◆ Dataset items
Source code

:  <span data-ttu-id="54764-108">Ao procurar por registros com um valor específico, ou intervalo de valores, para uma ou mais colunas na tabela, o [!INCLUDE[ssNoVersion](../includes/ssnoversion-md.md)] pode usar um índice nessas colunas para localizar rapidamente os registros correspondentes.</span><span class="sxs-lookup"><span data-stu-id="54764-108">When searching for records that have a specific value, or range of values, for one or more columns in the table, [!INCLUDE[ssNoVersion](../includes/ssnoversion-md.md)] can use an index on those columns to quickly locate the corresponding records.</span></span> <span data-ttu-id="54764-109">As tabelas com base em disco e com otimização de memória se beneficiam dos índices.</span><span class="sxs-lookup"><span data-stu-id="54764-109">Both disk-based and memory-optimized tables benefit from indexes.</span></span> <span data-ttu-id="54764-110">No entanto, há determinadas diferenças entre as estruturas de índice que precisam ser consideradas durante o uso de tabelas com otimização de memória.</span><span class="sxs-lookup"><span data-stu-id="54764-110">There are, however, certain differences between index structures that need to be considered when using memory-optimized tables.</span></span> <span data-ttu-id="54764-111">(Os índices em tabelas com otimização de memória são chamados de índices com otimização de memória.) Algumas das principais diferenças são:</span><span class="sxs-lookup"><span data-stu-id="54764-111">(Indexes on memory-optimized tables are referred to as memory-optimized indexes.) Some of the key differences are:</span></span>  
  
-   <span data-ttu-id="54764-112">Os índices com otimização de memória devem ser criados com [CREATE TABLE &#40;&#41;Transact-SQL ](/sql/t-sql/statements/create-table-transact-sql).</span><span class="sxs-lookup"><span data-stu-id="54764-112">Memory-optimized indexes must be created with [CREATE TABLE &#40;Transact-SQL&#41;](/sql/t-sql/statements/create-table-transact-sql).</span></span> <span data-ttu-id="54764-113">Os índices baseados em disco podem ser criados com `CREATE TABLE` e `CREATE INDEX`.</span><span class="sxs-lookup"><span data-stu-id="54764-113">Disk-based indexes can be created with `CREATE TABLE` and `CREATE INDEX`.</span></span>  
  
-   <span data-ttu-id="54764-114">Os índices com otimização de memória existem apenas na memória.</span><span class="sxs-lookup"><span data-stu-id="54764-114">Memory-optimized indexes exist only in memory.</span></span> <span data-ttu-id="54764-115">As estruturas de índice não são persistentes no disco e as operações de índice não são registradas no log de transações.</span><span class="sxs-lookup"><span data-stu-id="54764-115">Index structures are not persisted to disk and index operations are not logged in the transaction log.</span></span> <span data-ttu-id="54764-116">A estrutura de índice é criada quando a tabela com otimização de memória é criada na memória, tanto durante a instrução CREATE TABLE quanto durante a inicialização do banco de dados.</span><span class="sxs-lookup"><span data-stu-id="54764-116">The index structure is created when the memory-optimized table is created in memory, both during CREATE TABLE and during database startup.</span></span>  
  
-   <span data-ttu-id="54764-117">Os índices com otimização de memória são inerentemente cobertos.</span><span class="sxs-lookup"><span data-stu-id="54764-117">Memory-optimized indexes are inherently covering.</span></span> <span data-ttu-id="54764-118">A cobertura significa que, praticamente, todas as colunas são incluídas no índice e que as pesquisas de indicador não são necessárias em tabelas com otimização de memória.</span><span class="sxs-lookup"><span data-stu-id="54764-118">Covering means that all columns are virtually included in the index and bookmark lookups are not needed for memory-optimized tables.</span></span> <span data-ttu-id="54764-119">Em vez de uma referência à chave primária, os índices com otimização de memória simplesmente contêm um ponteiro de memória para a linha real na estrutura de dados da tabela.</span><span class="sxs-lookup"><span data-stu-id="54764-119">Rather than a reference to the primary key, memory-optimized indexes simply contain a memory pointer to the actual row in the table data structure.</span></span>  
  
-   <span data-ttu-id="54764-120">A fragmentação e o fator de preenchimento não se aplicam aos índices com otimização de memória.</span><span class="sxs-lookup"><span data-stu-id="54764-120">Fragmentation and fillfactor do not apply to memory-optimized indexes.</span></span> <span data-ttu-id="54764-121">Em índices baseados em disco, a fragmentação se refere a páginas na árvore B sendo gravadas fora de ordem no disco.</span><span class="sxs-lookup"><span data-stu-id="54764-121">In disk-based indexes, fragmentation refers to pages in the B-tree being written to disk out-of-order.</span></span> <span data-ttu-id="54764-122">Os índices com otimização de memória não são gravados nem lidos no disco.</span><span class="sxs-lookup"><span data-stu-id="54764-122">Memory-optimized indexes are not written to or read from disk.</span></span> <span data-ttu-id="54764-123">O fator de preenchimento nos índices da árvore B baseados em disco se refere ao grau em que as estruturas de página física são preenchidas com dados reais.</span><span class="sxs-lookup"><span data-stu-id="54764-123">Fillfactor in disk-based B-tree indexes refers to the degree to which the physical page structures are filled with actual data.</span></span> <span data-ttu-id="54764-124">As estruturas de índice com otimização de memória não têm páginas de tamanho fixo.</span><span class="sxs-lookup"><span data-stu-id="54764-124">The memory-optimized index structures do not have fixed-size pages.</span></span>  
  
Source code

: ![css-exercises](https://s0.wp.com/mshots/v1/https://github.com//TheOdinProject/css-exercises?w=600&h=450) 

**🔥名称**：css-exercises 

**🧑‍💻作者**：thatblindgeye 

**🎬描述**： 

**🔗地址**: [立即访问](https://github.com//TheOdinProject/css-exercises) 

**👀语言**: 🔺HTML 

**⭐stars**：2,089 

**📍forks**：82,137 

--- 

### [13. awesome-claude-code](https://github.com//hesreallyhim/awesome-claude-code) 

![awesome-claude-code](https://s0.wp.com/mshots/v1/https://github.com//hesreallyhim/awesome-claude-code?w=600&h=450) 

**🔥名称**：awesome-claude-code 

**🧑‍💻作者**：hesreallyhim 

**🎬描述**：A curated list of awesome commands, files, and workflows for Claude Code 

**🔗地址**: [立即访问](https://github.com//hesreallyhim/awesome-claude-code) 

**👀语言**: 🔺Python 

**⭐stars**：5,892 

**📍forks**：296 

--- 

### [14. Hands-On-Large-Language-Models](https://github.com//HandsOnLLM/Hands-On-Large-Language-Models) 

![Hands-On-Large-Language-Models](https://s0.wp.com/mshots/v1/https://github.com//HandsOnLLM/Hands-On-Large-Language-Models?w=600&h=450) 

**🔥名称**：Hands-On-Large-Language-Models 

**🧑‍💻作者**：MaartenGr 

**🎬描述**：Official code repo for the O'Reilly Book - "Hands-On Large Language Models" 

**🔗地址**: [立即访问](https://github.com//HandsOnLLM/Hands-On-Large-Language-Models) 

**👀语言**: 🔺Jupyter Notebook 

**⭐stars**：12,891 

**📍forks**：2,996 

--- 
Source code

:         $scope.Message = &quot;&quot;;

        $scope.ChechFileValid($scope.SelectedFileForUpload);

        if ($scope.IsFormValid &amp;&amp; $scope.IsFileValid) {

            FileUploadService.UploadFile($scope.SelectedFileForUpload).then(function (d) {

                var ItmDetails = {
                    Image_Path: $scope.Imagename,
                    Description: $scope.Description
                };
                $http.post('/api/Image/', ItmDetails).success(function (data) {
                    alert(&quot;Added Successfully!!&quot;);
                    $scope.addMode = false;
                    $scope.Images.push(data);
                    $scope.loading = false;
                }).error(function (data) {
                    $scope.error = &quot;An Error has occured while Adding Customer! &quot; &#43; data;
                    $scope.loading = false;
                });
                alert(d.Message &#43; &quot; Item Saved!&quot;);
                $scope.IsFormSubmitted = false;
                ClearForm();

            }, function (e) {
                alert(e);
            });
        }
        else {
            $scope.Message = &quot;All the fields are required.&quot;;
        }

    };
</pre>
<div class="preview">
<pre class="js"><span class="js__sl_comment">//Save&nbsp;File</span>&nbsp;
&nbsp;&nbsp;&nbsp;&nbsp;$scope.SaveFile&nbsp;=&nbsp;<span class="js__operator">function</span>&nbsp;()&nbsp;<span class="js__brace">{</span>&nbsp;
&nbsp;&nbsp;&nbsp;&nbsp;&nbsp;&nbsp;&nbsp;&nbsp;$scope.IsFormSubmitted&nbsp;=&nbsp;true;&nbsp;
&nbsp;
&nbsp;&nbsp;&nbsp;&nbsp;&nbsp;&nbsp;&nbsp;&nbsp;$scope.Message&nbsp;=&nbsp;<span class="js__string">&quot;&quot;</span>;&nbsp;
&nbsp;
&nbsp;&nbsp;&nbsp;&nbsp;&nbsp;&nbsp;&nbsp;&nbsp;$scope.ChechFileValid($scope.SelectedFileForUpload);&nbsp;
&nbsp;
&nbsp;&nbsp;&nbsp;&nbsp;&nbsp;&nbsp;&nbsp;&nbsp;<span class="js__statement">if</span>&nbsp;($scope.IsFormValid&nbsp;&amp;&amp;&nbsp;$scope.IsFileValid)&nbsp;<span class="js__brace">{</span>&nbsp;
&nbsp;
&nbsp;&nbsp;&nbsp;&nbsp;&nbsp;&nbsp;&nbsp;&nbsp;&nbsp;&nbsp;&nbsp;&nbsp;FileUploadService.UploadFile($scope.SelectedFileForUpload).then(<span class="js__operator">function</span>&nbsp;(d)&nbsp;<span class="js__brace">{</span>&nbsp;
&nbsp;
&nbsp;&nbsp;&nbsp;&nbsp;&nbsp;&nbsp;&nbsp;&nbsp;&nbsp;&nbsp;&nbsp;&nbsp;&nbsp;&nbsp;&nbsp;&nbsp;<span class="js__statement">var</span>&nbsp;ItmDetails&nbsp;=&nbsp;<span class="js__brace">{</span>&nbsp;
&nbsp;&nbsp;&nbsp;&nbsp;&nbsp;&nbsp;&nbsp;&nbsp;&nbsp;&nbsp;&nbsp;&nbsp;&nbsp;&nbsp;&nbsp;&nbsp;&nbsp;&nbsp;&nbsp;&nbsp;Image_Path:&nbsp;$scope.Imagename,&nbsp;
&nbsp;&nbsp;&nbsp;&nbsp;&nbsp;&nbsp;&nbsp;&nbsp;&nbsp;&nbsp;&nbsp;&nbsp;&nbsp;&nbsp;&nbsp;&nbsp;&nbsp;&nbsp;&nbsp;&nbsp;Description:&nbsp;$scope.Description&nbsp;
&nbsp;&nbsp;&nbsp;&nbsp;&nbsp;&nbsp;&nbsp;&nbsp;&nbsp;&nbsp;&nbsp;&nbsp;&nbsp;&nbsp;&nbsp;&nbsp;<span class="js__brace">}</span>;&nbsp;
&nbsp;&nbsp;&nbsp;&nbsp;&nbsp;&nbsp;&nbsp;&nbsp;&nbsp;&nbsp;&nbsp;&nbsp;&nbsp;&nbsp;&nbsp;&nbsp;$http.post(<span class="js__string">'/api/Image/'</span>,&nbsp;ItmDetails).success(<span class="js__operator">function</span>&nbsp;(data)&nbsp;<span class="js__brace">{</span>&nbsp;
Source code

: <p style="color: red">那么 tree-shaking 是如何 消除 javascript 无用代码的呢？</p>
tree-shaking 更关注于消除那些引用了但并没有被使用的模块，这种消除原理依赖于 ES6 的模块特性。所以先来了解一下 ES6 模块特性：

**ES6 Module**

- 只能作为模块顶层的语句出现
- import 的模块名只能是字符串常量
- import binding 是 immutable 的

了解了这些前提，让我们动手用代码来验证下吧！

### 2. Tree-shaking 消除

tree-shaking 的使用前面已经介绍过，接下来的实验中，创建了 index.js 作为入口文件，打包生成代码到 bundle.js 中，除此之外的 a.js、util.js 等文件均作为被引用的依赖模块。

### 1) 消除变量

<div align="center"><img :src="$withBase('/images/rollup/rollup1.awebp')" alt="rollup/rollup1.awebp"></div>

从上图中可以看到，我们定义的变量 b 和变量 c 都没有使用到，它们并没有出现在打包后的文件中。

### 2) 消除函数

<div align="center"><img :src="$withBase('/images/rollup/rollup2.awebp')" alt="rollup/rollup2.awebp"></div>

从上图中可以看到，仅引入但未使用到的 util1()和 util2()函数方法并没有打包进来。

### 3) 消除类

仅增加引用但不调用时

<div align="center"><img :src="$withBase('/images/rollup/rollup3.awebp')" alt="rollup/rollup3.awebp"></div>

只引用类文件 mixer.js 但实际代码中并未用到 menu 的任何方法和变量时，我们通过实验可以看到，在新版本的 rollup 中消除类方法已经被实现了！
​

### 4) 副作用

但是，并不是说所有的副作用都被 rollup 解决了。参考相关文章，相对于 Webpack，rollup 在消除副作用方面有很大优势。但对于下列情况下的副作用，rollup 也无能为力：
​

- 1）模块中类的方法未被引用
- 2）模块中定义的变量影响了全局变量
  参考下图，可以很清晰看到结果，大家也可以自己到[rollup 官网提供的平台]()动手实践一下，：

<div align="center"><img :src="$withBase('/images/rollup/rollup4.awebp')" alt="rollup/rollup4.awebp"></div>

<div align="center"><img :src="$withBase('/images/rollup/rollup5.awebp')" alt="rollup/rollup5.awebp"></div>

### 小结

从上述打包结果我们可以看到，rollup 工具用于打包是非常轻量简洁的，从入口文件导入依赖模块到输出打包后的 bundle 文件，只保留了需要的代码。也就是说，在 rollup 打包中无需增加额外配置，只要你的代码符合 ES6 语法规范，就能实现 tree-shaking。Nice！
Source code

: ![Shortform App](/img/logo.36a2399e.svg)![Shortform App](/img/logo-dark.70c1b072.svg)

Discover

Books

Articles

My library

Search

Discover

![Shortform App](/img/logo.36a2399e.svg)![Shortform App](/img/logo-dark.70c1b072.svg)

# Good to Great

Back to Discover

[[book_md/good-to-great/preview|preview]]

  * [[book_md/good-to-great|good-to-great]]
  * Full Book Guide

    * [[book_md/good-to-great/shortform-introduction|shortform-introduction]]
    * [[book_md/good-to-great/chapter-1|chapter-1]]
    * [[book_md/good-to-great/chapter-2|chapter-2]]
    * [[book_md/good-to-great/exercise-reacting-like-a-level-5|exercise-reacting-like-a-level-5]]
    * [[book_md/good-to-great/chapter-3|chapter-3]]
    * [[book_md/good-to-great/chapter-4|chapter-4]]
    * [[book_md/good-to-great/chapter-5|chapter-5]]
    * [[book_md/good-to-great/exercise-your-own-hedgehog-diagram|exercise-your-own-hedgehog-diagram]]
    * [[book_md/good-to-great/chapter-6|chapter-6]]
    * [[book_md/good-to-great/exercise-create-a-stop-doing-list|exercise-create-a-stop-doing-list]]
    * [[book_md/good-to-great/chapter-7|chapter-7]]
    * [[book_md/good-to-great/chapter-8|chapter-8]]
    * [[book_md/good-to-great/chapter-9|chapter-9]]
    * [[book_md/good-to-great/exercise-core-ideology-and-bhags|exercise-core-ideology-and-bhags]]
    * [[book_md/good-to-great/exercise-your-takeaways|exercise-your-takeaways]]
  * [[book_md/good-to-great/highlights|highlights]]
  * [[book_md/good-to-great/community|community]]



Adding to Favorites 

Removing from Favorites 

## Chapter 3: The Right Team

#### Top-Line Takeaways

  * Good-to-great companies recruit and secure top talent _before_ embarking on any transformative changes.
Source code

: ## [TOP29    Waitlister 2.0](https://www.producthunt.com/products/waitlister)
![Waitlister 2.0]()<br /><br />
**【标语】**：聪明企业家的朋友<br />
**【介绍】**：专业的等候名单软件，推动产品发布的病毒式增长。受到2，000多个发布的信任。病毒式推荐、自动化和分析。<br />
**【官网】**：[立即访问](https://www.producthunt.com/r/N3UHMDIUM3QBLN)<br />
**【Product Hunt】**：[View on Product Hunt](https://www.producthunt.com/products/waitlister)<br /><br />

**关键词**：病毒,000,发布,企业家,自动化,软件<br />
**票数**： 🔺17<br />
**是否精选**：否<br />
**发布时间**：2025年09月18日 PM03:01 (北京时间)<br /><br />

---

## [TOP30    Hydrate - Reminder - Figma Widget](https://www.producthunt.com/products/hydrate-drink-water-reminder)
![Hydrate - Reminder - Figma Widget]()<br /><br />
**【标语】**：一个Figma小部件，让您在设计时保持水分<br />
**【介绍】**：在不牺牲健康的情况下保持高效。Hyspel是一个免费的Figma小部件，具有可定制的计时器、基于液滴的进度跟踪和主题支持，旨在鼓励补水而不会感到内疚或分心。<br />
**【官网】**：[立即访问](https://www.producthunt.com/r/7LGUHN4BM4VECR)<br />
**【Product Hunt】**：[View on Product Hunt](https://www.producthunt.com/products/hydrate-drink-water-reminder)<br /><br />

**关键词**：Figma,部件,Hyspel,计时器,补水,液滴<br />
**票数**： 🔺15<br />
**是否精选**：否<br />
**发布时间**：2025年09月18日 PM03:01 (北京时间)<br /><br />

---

◆ Try it
Going through the records above, state how many lines carry "logo", with no other text.

◆ Solution for this problem
2